▶ Assignment:
Please copy, exactly as they appear below, the lines from the one containing "shows no protein" through the one containing "testis seminoma stained".

━━━━━ Given data

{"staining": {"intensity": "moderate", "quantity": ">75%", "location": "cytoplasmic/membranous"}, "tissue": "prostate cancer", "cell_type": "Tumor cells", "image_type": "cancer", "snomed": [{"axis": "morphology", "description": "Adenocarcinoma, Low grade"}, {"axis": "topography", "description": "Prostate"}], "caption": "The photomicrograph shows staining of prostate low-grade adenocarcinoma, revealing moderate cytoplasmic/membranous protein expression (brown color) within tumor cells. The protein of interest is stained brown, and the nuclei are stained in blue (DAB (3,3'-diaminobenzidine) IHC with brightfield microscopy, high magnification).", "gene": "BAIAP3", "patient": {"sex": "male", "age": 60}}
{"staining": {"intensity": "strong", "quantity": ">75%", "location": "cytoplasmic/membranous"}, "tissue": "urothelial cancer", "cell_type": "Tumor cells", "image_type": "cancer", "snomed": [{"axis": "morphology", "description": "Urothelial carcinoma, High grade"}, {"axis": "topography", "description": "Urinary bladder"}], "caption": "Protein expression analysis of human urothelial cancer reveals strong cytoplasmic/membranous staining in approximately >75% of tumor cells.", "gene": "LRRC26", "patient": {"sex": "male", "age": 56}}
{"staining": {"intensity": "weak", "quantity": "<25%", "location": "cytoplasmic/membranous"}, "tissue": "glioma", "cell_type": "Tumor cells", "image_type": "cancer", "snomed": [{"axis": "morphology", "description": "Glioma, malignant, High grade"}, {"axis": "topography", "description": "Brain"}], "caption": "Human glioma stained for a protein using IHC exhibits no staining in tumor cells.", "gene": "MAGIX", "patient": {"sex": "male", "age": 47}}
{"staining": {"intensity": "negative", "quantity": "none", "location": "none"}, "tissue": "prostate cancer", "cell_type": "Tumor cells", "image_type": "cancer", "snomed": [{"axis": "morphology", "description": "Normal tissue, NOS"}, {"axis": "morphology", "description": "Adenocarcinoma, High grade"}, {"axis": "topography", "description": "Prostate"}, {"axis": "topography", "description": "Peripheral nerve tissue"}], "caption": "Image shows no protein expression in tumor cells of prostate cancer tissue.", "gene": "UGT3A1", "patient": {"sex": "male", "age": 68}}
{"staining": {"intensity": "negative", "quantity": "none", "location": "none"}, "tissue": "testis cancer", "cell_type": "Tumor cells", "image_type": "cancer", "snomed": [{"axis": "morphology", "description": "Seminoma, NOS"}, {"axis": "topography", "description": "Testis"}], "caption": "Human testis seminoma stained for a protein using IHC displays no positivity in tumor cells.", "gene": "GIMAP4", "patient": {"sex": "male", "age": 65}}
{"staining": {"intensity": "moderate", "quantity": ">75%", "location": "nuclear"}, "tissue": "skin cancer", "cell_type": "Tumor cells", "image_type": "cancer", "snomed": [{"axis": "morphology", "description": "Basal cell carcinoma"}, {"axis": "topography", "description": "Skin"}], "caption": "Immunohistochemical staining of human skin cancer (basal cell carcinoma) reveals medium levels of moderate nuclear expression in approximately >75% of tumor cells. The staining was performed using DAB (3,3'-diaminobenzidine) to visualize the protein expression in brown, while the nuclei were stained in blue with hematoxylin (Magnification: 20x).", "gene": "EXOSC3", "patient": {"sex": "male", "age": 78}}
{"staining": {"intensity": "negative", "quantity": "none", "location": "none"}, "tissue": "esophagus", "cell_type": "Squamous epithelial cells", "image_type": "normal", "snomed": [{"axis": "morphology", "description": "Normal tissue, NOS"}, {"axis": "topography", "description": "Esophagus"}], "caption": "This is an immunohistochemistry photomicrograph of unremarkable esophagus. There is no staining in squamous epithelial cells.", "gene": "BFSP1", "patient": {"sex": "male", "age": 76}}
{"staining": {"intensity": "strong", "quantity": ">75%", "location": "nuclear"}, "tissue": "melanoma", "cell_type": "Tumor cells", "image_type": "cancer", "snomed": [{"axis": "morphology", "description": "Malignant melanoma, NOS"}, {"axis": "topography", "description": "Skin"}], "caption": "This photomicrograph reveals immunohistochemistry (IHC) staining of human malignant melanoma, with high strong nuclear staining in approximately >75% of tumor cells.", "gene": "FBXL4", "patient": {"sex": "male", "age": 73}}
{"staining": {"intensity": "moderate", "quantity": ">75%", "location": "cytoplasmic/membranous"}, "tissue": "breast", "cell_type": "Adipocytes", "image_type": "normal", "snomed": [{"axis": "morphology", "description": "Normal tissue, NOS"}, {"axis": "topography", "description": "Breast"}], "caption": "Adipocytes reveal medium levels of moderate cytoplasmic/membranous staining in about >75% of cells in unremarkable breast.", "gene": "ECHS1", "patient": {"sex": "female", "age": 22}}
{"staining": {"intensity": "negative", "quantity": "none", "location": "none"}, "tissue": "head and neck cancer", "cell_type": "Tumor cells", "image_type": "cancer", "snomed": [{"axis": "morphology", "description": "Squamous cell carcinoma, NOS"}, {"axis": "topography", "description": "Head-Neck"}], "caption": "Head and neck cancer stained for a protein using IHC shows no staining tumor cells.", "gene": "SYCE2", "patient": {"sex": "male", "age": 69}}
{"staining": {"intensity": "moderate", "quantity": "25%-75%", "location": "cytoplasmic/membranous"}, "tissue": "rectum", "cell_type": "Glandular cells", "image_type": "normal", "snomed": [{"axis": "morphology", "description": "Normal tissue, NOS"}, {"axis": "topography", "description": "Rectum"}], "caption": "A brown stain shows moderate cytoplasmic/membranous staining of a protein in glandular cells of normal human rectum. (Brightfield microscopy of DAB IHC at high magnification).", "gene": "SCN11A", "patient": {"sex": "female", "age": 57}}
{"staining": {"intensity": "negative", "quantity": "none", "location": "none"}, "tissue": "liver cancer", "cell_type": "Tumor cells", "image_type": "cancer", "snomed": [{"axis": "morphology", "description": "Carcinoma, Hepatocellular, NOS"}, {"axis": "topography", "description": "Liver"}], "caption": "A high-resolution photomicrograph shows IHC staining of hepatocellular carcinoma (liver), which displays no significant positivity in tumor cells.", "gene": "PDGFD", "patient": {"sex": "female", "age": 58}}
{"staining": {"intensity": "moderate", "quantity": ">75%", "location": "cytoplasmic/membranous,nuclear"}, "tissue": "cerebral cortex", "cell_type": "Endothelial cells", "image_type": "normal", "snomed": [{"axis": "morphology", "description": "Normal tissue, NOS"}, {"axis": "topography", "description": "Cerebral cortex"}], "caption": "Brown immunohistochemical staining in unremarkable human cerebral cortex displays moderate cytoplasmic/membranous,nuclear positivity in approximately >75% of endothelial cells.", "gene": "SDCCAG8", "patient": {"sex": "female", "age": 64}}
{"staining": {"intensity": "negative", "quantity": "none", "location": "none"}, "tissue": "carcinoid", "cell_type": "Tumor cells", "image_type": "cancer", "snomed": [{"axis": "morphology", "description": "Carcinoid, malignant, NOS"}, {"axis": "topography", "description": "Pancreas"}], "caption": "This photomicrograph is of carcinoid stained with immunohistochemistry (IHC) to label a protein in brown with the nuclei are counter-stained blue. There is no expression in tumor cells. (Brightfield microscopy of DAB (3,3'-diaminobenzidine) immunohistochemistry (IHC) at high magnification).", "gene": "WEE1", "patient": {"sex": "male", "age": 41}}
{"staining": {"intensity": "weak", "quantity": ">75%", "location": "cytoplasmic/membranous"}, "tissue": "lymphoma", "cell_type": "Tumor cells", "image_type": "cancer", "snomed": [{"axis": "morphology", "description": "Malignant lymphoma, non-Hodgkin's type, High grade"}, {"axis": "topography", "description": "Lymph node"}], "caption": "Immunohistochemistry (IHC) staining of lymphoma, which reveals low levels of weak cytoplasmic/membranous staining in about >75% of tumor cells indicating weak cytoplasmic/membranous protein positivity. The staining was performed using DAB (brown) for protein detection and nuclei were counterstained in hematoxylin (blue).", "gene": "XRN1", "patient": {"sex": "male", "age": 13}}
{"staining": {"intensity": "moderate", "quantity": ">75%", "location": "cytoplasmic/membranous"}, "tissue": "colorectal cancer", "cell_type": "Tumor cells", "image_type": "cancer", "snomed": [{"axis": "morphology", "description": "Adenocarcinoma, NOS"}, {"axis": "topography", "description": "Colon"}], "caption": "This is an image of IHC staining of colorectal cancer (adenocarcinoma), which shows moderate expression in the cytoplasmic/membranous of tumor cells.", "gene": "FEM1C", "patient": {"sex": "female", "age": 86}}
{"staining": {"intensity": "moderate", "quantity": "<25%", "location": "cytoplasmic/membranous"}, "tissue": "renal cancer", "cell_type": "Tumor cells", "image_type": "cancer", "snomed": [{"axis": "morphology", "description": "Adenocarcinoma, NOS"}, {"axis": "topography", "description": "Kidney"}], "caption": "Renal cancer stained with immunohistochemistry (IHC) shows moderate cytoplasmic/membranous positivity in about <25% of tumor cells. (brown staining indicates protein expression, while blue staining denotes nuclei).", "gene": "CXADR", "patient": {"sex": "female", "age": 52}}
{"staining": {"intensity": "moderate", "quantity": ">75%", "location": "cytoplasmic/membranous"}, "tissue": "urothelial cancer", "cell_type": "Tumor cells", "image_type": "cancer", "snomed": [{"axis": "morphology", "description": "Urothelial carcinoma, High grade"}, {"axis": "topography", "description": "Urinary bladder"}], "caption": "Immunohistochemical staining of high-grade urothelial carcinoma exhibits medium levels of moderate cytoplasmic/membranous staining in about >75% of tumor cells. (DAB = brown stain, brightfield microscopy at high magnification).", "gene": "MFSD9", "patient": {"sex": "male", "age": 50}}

━━━━━━━━━━

▶ Solution to this exercise:
{"staining": {"intensity": "negative", "quantity": "none", "location": "none"}, "tissue": "prostate cancer", "cell_type": "Tumor cells", "image_type": "cancer", "snomed": [{"axis": "morphology", "description": "Normal tissue, NOS"}, {"axis": "morphology", "description": "Adenocarcinoma, High grade"}, {"axis": "topography", "description": "Prostate"}, {"axis": "topography", "description": "Peripheral nerve tissue"}], "caption": "Image shows no protein expression in tumor cells of prostate cancer tissue.", "gene": "UGT3A1", "patient": {"sex": "male", "age": 68}}
{"staining": {"intensity": "negative", "quantity": "none", "location": "none"}, "tissue": "testis cancer", "cell_type": "Tumor cells", "image_type": "cancer", "snomed": [{"axis": "morphology", "description": "Seminoma, NOS"}, {"axis": "topography", "description": "Testis"}], "caption": "Human testis seminoma stained for a protein using IHC displays no positivity in tumor cells.", "gene": "GIMAP4", "patient": {"sex": "male", "age": 65}}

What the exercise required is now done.